Turkey Sausage and Egg Breakfast Casserole
Made this for a weekend visit with Laura and Terry and it was scrumptious! I think next time I would double the veggie in it. The recipe is from Pillsbury and serves 8. – Kathy
Ingredients
- 1 can (8 oz) Pillsbury refrigerated crescent dough sheet
- 1 tablespoon butter
- 1/2 cup onion, chopped
- 1/2 cup red pepper, chopped
- 2 cups baby spinach leaves, packed
- 4 fully cooked refrigerated turkey sausage breakfast patties, chopped (1 cup)
- 8 eggs
- 1/2 teaspoon salt
- 1 1/2 cups Italian cheese blend, shredded
Directions
- Heat oven to 375°F. Spray a 13 x 9 inch (3 quart) glass baking dish with cooking spray. Unroll dough, and press into bottom of dish; set aside.

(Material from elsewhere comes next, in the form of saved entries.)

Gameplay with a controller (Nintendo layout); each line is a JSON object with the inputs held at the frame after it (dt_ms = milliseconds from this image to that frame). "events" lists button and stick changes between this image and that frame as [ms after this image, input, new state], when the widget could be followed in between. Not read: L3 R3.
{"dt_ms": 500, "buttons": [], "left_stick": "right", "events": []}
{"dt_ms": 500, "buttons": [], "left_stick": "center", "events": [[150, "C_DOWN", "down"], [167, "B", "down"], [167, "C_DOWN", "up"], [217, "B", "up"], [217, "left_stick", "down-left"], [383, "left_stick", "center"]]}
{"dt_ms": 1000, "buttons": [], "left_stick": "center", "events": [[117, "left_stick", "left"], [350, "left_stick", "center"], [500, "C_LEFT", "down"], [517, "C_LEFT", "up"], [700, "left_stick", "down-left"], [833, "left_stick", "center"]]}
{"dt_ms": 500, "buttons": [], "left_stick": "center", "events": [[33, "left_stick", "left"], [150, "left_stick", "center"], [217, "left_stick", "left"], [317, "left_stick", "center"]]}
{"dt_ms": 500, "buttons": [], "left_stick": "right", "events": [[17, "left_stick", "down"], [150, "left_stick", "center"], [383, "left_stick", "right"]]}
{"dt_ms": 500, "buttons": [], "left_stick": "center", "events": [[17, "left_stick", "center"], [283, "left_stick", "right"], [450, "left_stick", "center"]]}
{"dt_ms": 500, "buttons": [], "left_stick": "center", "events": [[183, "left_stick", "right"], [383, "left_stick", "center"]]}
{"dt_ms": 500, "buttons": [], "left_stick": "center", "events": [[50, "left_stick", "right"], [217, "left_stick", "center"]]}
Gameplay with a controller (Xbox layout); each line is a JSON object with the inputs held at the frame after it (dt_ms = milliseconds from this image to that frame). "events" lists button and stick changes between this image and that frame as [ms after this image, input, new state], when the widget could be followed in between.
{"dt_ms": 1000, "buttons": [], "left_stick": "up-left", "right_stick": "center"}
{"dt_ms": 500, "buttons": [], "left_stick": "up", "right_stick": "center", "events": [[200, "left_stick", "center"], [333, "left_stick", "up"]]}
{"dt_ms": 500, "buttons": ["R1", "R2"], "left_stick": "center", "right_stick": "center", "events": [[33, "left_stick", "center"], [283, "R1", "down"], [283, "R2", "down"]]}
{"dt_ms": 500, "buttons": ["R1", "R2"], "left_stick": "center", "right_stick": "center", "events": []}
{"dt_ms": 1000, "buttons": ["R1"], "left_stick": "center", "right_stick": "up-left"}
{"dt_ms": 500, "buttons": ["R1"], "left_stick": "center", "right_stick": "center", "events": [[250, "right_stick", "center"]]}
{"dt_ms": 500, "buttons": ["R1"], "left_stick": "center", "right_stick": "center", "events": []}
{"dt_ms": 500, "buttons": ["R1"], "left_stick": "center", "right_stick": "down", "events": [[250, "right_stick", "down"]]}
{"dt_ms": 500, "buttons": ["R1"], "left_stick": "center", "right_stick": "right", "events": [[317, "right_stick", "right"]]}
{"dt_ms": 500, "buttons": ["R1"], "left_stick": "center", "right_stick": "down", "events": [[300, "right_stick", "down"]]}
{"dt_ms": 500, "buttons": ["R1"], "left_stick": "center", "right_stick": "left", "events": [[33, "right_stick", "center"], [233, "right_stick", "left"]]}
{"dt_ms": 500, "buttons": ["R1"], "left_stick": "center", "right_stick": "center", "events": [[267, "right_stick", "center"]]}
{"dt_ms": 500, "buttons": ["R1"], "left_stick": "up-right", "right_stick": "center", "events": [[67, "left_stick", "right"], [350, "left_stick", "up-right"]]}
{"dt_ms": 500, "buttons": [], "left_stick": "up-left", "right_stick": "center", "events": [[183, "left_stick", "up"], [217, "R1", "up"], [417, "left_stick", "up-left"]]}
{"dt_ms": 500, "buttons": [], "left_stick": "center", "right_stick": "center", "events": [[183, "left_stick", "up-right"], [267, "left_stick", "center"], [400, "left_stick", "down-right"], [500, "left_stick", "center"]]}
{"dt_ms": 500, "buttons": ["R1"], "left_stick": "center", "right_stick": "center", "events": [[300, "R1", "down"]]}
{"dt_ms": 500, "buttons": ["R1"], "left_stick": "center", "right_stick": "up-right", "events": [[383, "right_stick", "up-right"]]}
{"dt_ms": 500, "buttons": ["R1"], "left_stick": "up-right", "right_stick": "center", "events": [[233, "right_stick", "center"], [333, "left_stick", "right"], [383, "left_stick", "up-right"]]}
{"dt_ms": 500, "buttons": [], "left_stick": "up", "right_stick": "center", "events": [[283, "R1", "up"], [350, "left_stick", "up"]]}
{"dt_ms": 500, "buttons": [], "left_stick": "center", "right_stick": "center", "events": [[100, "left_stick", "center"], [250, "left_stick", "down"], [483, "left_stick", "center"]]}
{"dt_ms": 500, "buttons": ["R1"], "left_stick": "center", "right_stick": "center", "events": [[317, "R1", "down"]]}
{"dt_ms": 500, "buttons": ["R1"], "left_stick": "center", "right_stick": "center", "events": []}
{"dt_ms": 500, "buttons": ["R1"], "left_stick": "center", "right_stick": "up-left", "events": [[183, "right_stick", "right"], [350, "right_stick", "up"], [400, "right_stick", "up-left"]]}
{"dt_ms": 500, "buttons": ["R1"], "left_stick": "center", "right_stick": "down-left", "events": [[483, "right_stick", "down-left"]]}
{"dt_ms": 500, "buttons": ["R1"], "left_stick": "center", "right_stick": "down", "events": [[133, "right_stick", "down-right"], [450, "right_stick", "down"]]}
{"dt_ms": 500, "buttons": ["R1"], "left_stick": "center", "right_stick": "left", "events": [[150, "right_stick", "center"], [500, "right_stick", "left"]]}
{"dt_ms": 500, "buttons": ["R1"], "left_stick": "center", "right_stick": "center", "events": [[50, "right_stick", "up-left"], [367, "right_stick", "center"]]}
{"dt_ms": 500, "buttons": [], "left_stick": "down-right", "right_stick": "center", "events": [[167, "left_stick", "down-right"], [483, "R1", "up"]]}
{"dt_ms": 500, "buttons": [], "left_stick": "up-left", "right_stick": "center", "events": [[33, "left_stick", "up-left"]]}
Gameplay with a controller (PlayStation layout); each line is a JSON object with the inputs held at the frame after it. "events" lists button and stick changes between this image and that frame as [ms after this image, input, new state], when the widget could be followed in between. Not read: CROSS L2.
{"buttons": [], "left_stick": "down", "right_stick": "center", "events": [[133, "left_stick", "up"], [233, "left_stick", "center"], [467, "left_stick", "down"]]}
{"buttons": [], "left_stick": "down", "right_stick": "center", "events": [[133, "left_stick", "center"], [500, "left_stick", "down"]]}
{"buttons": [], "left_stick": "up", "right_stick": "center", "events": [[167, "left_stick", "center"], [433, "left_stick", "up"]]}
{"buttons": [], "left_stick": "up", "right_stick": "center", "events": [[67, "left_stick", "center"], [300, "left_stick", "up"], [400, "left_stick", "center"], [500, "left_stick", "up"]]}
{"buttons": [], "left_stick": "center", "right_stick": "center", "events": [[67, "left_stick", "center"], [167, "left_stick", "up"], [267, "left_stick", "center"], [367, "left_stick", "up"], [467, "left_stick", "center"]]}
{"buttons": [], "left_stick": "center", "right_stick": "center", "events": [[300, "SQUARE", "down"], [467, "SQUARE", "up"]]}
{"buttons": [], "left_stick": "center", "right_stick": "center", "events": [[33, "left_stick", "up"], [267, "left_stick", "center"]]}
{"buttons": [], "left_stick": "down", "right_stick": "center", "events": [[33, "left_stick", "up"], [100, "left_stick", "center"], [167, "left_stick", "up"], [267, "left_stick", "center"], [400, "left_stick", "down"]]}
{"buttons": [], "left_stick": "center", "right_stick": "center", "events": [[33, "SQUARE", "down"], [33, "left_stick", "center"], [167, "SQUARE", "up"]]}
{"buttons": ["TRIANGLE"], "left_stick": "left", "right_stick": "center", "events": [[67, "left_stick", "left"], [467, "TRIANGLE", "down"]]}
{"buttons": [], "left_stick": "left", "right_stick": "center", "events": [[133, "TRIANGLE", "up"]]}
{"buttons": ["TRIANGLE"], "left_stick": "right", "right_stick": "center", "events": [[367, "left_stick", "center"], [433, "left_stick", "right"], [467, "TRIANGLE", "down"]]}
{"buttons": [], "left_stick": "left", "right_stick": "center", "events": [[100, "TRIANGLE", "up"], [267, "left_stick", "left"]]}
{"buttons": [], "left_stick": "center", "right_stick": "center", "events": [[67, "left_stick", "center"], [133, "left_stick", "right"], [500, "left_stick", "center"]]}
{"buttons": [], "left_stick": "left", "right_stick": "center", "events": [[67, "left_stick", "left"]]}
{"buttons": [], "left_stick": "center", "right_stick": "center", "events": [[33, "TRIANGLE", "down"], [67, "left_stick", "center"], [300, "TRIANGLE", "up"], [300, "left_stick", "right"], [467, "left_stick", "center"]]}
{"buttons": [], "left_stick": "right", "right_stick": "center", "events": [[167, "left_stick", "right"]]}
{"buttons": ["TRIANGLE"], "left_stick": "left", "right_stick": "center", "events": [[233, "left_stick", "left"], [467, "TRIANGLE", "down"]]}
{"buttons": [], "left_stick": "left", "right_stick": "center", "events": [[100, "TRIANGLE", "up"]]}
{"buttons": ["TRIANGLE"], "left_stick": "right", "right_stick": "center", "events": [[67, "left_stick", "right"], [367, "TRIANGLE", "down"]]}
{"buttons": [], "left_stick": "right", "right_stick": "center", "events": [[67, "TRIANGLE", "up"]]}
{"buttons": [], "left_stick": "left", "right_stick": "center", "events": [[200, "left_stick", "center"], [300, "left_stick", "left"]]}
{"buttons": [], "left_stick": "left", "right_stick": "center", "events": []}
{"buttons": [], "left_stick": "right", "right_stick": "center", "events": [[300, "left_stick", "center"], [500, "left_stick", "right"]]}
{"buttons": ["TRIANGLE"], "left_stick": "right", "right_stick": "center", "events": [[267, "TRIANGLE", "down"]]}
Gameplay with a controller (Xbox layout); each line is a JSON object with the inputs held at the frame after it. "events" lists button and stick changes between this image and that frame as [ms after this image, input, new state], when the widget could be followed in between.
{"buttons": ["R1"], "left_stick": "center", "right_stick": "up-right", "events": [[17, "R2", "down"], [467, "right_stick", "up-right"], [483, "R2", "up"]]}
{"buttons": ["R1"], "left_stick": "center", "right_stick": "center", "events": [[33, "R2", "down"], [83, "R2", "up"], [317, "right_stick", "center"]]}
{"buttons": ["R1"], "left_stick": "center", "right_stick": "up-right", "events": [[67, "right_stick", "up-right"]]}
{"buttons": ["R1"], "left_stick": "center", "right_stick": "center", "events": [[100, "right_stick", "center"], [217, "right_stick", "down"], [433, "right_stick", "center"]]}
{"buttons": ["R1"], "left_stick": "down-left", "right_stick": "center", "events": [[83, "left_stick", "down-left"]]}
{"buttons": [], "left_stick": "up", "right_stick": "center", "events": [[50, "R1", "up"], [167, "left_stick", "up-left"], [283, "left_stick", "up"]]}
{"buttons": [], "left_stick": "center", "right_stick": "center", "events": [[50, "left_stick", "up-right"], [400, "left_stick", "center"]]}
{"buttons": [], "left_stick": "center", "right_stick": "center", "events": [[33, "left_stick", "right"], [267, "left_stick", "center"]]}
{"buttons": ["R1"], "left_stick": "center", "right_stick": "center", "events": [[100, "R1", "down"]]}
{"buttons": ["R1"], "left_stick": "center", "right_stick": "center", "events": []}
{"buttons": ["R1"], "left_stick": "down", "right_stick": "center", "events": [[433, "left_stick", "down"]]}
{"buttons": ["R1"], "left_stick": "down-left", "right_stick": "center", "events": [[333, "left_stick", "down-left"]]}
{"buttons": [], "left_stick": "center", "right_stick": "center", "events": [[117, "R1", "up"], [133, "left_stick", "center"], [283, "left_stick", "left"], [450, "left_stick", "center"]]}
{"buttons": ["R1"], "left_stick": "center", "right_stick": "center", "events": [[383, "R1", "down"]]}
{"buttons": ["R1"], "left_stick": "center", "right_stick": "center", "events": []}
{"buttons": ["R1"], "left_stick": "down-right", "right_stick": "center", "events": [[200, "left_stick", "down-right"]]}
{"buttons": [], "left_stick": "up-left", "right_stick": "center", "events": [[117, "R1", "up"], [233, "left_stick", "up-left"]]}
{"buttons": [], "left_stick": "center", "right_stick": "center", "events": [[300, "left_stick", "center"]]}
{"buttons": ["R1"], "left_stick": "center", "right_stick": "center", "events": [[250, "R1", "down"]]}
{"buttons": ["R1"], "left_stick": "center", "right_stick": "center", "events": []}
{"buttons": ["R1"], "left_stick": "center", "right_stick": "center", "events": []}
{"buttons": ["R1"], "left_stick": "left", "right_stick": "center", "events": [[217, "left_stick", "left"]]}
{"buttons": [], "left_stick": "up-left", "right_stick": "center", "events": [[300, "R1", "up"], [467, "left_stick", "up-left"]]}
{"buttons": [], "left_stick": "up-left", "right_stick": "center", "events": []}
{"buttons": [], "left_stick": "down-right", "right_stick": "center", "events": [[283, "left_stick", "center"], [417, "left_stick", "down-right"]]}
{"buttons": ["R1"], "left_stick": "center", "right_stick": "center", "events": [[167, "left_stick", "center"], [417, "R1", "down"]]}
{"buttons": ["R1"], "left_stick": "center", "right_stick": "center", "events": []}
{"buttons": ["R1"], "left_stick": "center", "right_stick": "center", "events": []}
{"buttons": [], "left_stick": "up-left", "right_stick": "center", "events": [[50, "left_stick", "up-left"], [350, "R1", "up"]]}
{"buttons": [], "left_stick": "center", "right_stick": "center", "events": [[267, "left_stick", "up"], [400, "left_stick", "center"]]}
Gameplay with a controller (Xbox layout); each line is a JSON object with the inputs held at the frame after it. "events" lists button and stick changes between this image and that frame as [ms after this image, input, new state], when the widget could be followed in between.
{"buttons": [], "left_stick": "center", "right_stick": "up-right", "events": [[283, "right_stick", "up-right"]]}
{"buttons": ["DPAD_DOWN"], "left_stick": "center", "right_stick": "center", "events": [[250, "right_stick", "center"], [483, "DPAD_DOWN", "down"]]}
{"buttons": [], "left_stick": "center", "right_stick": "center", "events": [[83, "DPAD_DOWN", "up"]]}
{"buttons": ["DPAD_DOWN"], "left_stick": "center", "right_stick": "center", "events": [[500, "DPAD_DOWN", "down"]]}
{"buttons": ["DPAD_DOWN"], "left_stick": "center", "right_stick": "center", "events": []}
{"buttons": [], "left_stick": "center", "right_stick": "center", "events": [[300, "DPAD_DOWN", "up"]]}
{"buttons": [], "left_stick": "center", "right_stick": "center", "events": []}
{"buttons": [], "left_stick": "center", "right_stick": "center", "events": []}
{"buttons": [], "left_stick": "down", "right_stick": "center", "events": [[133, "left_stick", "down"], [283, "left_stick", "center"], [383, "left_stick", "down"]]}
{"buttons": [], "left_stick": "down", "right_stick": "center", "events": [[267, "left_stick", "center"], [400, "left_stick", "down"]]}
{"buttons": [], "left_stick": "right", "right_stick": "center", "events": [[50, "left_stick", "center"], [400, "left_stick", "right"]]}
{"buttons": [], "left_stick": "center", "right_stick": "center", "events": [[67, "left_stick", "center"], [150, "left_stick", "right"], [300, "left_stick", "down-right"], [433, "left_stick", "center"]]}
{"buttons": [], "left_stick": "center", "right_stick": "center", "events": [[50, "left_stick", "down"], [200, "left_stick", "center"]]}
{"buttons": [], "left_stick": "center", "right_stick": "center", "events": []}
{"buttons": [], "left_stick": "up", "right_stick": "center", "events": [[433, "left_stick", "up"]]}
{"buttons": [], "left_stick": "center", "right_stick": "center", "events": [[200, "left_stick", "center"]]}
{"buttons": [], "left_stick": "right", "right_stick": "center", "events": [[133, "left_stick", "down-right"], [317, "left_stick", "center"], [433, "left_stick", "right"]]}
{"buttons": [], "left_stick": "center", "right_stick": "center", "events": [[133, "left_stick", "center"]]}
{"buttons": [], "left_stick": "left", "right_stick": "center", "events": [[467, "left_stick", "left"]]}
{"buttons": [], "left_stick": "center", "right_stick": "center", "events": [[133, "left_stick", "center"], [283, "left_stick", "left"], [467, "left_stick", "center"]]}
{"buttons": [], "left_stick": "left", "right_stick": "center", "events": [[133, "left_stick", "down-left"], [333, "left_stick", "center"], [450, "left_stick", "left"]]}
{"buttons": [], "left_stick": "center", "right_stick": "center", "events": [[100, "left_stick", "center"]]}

- In a 10-inch skillet, heat butter over medium-high heat until melted. Add onion and bell pepper. Cook 2 to 4 minutes, stirring occasionally, until tender and starting to brown. Stir in spinach; cook until starting to wilt. Top dough evenly with cooked vegetable mixture and sausage.
- In a medium bowl, beat eggs and salt with whisk until well beaten. Stir in 1 cup of the cheese. Pour egg mixture into baking dish, carefully spreading the spoon or spatula to distribute the mixture evenly.
- Bake 20 to 25 minutes or until eggs are set and crescent bottom is golden brown. Sprinkle with remaining 1/2 cup cheese; return to oven 1 to 2 minutes or until cheese is melted. Let stand 5 minutes before serving.